/ 13 February 1998

Will China be the next domino?

Andrew Higgins

As banks wobble and crash across Asia, a sparkling, futuristic structure is rising on the Avenue of Eternal Peace in Beijing. It is a grandiose declaration of confidence by China’s biggest commercial bank.

But the edifice stands on unsteady foundations. The Industrial and Commercial Bank of China (ICBC)is, by any reckoning, a wreck. It employs a staff of 500 000, has a loan portfolio of equally gargantuan dimensions and the reputation of being the world’s least efficient bank.

Its new headquarters is due to open in June, with rosetted Communist Party cadres and a state-of-the-art computer system to keep track of its money. The opening will coincide with the launch of the government’s “radical overhaul” to fix the flaw that, in the rest of Asia, has already turned boom to bust.

Dai Xianglong, the governor of China’s central bank, has set a timetable of just two years to create a “modern financial system” out of what the World Bank calls the “soft underbelly” of China’s entire reform venture.

Indonesia, Thailand, South Korea and even Japan have all been afflicted with a disease diagnosed as “crony capitalism” – the tendency to lend and invest on the basis of political and personal friendship rather than profit.

China suffers from crony communism, and in an attempt to rein it in, the central bank recently announced plans to close the branches it has in each of China’s 30 provinces and set up regional headquarters.

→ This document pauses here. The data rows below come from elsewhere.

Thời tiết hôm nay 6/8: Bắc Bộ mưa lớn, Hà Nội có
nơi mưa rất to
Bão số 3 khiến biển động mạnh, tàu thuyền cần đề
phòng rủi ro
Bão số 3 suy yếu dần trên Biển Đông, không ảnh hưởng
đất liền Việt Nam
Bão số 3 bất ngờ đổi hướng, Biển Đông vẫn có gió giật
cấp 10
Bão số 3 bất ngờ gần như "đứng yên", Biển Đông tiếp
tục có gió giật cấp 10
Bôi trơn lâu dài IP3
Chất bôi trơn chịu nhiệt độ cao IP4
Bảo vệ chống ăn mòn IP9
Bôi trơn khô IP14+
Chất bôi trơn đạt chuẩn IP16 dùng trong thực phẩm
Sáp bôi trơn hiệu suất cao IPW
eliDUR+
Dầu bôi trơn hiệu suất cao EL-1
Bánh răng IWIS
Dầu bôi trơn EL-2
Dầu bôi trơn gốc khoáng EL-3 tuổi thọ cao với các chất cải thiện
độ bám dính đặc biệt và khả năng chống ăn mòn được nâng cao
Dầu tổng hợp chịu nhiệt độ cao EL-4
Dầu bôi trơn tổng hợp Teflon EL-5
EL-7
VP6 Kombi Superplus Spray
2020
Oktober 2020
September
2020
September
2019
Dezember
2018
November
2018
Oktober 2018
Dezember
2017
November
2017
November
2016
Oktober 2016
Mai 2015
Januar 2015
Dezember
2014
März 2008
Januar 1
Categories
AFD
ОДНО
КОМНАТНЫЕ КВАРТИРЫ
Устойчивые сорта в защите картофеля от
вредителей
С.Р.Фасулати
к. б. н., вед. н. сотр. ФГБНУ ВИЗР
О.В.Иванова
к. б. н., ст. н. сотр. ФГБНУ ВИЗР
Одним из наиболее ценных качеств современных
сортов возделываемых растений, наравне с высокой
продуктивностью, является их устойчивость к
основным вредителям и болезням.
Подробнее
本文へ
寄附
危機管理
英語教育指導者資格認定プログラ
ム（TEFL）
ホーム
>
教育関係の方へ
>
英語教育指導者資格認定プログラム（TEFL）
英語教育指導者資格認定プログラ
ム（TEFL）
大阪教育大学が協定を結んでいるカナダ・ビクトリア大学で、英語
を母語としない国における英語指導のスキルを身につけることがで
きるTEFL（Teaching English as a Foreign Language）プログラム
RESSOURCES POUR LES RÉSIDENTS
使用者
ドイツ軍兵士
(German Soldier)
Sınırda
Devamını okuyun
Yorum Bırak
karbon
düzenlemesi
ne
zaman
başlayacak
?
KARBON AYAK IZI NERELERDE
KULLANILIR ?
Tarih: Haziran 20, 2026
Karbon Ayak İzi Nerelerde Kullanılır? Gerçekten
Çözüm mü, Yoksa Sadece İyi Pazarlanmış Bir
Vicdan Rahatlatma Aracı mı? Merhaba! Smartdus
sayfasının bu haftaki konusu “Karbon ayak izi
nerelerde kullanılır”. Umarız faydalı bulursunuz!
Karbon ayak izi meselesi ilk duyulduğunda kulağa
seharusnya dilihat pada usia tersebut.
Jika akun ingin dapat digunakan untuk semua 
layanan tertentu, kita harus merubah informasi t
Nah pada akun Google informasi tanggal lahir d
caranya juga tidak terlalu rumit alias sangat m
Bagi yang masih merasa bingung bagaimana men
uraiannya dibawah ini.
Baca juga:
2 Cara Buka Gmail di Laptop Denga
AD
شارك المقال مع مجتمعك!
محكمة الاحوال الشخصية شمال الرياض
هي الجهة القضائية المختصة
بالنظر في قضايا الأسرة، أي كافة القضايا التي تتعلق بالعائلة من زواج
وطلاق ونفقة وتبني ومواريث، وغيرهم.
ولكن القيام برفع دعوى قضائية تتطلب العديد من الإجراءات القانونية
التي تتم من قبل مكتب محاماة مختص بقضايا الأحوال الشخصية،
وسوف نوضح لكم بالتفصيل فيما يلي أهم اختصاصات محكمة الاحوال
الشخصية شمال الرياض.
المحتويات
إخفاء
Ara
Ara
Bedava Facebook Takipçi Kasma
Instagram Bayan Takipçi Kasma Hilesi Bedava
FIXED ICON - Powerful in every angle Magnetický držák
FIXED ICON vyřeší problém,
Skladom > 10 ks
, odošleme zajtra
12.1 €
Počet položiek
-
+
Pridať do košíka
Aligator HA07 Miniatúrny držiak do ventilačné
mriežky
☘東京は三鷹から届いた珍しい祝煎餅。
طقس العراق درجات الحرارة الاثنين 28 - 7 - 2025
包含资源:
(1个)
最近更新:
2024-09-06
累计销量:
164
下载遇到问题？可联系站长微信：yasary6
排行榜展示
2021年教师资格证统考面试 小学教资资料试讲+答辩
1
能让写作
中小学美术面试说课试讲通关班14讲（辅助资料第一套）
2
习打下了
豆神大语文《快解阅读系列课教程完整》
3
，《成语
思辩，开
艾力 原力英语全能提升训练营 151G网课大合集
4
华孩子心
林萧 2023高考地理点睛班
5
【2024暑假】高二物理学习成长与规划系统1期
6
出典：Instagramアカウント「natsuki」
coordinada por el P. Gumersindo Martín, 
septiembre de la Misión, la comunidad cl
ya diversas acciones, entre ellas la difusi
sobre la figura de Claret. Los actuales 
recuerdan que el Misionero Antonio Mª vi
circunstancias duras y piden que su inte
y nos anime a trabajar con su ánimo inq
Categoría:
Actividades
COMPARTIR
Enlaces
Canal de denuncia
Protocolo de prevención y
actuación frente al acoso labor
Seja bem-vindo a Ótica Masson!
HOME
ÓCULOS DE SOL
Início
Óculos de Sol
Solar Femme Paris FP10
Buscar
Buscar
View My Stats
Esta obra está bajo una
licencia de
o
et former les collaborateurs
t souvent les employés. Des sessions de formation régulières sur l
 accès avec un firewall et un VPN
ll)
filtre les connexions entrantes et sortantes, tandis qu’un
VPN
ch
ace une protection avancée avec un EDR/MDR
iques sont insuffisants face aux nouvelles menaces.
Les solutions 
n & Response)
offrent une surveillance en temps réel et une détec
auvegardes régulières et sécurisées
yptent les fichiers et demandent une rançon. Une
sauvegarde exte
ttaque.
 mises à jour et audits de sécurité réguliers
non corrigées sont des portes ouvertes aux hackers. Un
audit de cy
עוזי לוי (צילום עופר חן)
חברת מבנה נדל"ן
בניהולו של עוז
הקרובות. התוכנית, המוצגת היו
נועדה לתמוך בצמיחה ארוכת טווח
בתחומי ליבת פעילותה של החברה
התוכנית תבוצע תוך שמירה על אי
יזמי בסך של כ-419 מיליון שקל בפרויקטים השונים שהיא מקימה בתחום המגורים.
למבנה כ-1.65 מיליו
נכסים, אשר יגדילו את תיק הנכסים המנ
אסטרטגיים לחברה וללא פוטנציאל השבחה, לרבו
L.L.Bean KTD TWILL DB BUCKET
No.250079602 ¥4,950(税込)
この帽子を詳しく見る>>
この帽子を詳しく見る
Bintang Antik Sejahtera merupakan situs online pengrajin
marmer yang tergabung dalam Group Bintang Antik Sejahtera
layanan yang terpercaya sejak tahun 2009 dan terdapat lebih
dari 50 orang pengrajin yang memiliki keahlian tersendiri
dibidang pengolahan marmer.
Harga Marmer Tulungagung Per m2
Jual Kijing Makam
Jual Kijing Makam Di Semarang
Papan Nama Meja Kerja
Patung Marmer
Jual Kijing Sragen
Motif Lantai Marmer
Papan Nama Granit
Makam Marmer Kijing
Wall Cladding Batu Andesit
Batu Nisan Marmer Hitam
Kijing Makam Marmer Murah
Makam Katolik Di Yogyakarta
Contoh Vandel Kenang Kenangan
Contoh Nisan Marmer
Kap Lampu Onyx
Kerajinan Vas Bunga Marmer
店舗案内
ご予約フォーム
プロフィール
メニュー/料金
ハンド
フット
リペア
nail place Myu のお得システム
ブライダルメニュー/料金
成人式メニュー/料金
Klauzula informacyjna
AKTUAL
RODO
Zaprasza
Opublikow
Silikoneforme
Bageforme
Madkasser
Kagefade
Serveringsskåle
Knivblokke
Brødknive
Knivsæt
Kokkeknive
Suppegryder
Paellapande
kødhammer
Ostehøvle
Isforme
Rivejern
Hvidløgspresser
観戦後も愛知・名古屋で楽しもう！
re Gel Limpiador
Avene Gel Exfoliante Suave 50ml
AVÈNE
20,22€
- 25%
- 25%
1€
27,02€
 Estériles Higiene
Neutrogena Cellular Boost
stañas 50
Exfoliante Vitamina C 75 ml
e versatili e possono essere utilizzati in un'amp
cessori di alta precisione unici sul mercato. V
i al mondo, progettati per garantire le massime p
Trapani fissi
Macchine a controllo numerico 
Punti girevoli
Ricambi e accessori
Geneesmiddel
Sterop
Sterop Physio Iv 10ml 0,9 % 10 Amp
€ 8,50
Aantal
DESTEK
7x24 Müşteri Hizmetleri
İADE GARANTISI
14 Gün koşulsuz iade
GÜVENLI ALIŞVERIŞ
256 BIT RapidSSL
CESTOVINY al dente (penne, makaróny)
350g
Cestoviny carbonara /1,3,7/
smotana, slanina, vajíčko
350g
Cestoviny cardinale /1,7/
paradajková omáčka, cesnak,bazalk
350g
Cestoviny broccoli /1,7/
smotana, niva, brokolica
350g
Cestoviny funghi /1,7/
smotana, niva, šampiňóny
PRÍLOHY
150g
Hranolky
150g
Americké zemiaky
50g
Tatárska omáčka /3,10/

The aim is to remove the bank and the commercial institutions it supervises from the influence of provincial leaders.

“Nobody knows the exact position of our banks. In some ways their problems could be even worse than those in other Asian countries,” said Fan Gang, a Harvard- educated economist. “They are state banks; they all have the same boss.”

Summoned for a crisis meeting, bankers have been told they stand in the front line of the country’s defences against Asia’s turmoil. As they met, Moody’s Investors’ Service downgraded to “negative” its outlook for a raft of Chinese banks. “The currency devaluations in South-East Asia pose a severe challenge,” vice-premier Zhu Rongji, China’s chief economic strategist, told the assembled bankers. “We must meet this challenge.”

The biggest challenge lies within China’s own borders. As a precaution against panic, Beijing is cracking down on credit co- operatives, trust companies and other small, local banks.

But the real problem lies with China’s

four mammoth state banks – ICBC, the Bank of China, the Construction Bank and the Agriculture Bank. Together they account for all but 10% of China’s bank assets and, burdened with $250-billion in bad debt, they are technically insolvent.

When unpaid workers at a bankrupt textile

factory in Sichuan staged a protest last summer, the authorities ordered the local ICBC branch to lend the factory money to cover back wages. The cash is unlikely to be repaid. Another branch reports that 80% of its loans have gone bad.

The disorder has burnt foreign banks, too. London’s Standard and Chartered is hunting for more than $8-million which vanished after its Shanghai branch transferred the funds to one of ICBC’s rural branches.

Chinese business journal Financial News

complained in a recent commentary that many bank loans “disappear like stones dropped in the sea”. Dai last week said 20% to 25% of all loans in China are now overdue, though he insisted that only 5% to 6% should formally be classified as bad debt. No matter how bad their books, China’s big state banks will not close.

Instead of stampeding to demand their

money, Chinese people are putting more than ever into their bank accounts. Deposits rose 18% last year, and China still has the world’s highest saving rate – up to 40%, compared with Britain’s 7%.

“For the moment China is not going to be the next domino,” said Fan, the Beijing economist. “We have more time than other Asian countries. But we have to make sure we use it.”